To allow traffic to route through a tunnel and return to another branch via the same ASA (a “U-turn” scenario), enable:
same-security-traffic permit intra-interface
Additionally, ensure that you update the crypto ACLs to allow traffic to pass between multiple LANs.
Two invaluable troubleshooting tools:
- packet-tracer to simulate traffic and verify tunnel paths.
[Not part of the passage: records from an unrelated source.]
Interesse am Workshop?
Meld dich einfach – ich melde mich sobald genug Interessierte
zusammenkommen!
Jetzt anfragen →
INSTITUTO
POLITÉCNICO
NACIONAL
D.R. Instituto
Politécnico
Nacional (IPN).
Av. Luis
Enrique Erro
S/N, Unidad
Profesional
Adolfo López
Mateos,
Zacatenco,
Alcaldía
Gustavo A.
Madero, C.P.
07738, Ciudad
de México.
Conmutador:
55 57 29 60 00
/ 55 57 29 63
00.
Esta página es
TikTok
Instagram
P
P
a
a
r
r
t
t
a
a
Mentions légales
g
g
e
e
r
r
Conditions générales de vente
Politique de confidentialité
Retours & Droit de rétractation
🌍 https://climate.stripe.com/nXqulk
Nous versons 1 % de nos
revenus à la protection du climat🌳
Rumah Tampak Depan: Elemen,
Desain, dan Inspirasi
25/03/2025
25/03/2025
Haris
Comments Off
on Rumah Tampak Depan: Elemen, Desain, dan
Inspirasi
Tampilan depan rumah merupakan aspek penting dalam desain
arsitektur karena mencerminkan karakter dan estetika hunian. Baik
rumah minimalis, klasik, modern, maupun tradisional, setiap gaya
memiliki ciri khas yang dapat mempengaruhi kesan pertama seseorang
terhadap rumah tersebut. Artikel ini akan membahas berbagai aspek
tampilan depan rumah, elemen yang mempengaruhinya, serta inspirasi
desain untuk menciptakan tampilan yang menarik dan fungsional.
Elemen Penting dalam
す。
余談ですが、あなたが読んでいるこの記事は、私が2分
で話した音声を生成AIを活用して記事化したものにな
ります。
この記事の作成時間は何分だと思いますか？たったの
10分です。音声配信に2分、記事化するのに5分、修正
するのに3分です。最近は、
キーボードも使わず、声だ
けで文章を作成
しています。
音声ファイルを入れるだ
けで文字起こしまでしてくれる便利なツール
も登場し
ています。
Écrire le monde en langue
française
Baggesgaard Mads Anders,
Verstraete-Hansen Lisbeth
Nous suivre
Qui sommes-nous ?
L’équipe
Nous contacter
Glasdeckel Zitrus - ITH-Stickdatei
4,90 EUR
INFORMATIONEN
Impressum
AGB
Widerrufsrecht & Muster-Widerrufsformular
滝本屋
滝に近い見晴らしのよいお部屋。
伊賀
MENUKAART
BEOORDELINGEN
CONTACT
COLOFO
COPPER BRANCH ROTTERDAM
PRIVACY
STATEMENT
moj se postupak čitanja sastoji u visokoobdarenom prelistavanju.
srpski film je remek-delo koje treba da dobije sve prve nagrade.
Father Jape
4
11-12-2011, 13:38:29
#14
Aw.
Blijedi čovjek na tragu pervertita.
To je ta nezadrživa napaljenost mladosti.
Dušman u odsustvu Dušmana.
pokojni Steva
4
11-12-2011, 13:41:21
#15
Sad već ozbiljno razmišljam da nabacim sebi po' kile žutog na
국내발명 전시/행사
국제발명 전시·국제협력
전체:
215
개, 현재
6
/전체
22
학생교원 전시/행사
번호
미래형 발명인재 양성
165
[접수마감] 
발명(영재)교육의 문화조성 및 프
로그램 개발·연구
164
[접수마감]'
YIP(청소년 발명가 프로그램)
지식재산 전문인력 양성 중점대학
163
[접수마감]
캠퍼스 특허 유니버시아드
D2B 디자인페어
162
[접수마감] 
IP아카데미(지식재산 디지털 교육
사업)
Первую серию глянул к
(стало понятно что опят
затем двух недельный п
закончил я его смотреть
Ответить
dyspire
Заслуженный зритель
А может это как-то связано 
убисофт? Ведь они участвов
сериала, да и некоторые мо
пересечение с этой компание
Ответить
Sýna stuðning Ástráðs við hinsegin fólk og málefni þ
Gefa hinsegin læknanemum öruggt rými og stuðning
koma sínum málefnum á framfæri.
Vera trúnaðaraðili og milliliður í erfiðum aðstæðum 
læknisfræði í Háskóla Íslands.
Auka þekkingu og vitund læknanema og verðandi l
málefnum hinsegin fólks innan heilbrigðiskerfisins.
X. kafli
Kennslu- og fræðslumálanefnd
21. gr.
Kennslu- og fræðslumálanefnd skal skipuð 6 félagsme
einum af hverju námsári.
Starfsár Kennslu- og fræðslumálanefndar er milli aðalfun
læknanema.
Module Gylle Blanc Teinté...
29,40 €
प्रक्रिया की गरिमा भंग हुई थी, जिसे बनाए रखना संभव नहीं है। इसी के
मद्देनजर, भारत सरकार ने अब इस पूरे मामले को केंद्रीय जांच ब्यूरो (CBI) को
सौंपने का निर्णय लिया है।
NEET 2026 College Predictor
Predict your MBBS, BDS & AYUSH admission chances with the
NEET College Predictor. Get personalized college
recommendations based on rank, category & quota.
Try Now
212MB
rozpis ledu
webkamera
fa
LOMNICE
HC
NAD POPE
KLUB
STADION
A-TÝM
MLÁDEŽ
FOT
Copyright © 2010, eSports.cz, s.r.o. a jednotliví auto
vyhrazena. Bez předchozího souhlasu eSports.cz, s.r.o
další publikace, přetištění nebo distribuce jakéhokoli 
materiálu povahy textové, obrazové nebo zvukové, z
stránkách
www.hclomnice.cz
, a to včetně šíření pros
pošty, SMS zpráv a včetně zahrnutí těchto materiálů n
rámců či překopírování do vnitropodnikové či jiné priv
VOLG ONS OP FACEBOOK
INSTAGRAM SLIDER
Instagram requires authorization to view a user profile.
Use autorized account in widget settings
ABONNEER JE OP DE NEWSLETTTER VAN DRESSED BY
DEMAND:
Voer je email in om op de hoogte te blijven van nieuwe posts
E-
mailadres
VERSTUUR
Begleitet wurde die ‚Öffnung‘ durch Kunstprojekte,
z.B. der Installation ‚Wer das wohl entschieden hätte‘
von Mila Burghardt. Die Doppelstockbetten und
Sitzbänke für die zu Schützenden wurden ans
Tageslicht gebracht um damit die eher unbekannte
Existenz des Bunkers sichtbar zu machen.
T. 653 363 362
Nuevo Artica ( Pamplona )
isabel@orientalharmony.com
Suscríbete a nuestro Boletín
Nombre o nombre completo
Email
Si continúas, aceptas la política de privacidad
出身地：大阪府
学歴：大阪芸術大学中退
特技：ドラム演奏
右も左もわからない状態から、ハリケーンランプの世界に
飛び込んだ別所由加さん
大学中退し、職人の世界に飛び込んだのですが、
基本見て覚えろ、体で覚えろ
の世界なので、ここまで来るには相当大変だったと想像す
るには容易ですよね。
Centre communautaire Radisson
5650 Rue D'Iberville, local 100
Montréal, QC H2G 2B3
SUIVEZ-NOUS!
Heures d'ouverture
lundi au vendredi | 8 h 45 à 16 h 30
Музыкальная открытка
- show crypto isakmp sa detail to check if the tunnel is forming and what phase it’s in.
This overview should provide a solid foundation for building and comparing VPN configurations across Cisco ASA and IOS platforms. The nuances in syntax and logic make a big difference in real-world deployments, especially when NAT, ACLs, and multi-site connectivity are involved.